Things that didn't age well for 100, Art.

One of the things I picked up at the Arcana auction was a set of books by Fletcher Knebel, best known for his novel Seven Days in May, which is about an attempted military coup in the United States and later became a pretty decent movie with an all-star cast that included Kirk Douglas, Burt Lancaster, and Ava Gardner. Anyway, I picked the set up for cheap mainly because it included a copy of Dark Horse, which I remembered fondly from the early 1970s.

For those of you who don't read a lot of mainstream fiction, Dark Horse is the story of Eddie Quinn, a New Jersey highway commissioner drafted to fill the shoes of the Republican Party's presidential candidate, who has dropped dead 22 days before the election. Yeah, the novel never comes right out and says it, but it's obviously the Republican Party - lots of rich white guys with oil money, yada yada. Quinn turns out to be somewhat of a populist loose cannon, and surprisingly attractive to a lot of voters. It's not great literature, but Quinn's an interesting character with lots of animal magnetism (we first encounter him as he's knocking boots with a very rich, very attractive, and very married Congresswoman) and when I first read it, it seemed like a good read.

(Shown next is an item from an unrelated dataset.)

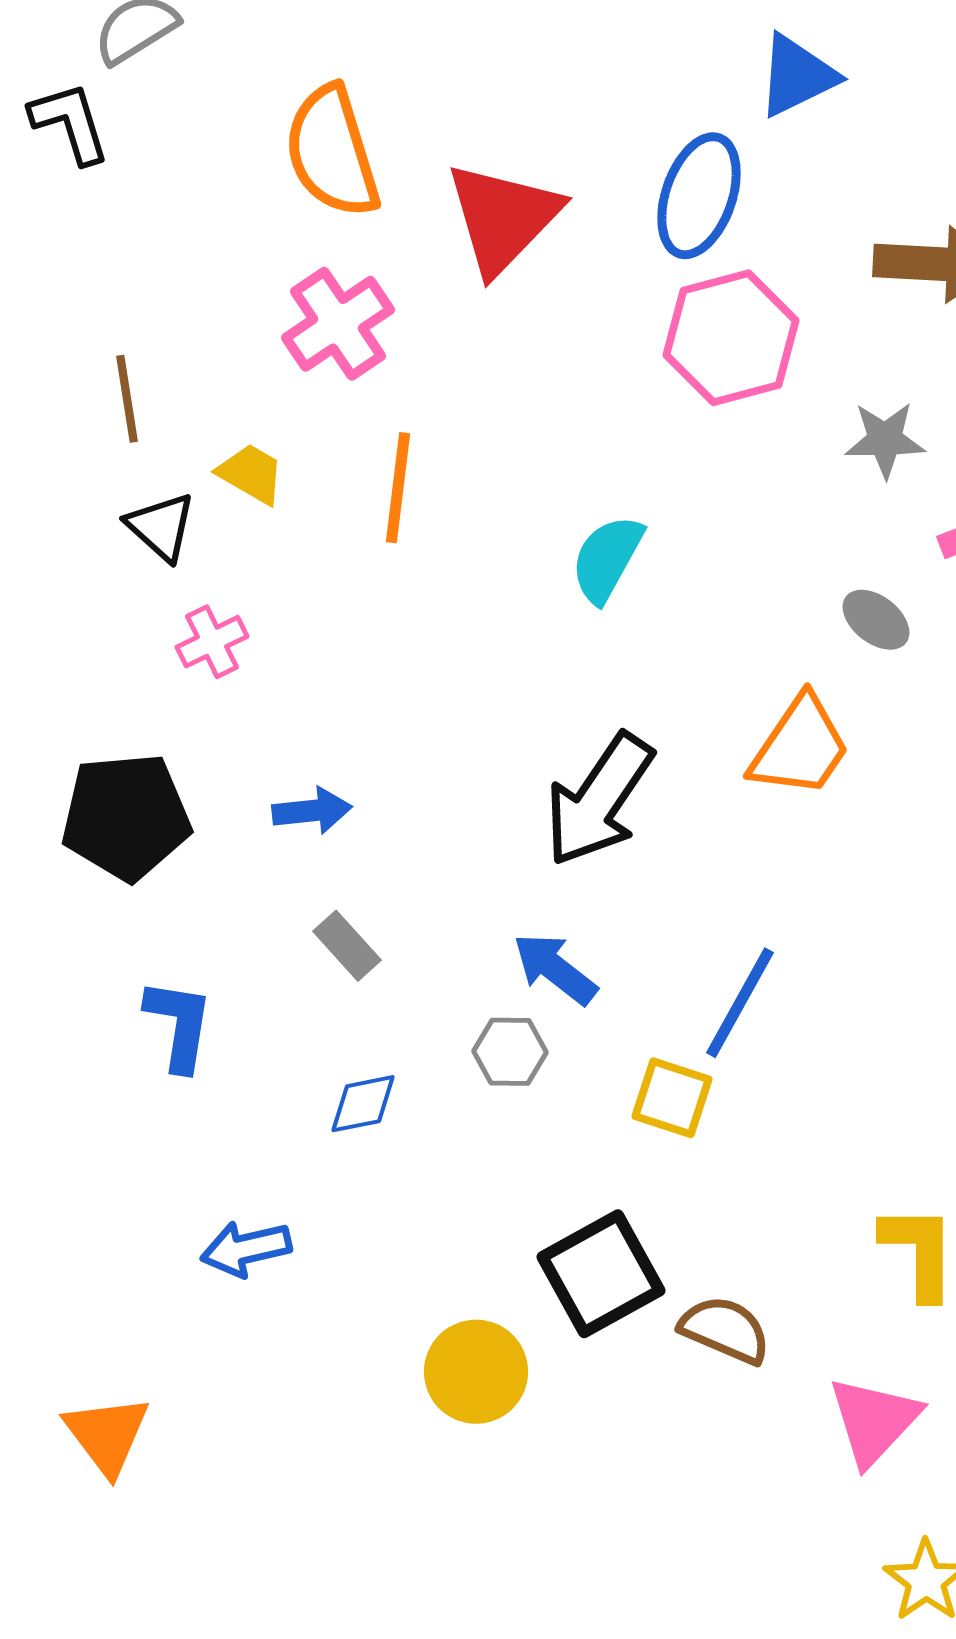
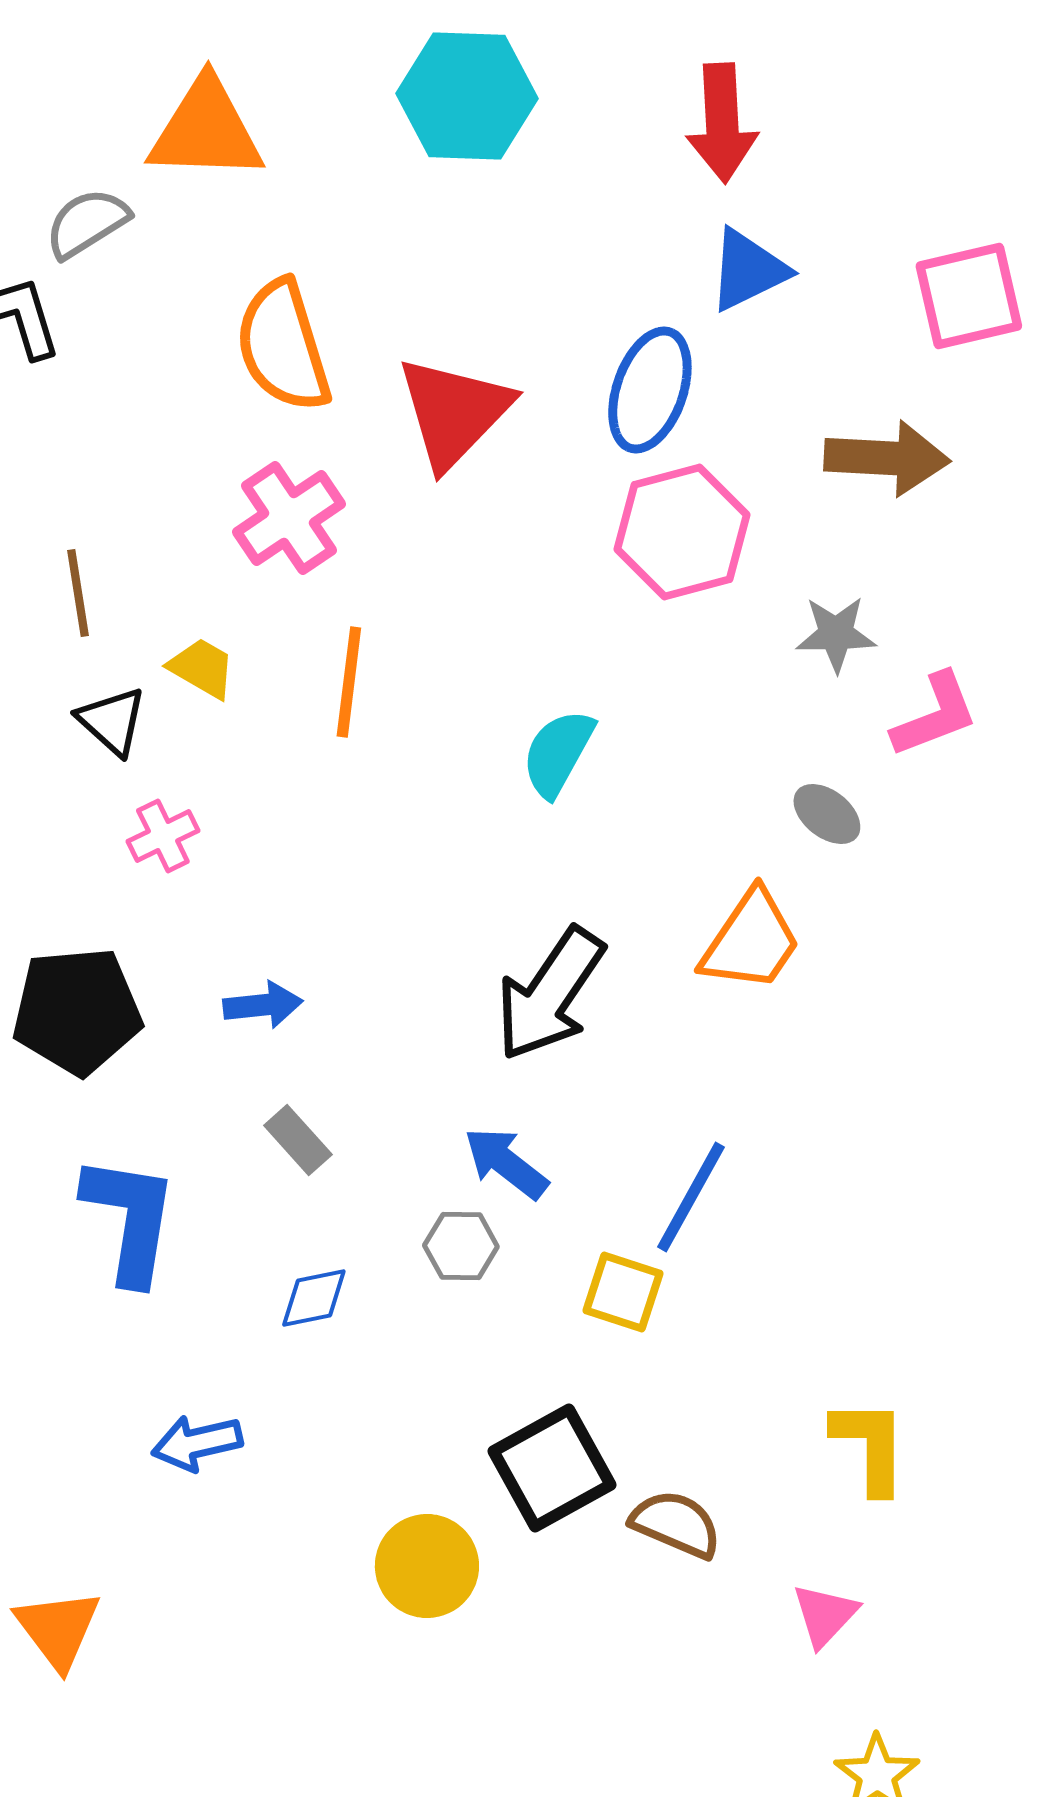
blue L-shape: (179, 1025) -> (130, 1219), size x1.4
pink triangle: (874, 1421) -> (825, 1615), size x0.7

Thirty years later, I have to wonder what Knebel was smoking. Perhaps I'm too much the child of my times, and too close to the political history of those times to be able to view it with any kind of objectivity, but Eddie Quinn doesn't strike me as quite real enough and his politics don't seem to fit the times I remember. Yes, I know it's supposed to be a political fantasy, along the lines of Allen Drury's Advise and Consent and its sequels, but for me it just doesn't work any more.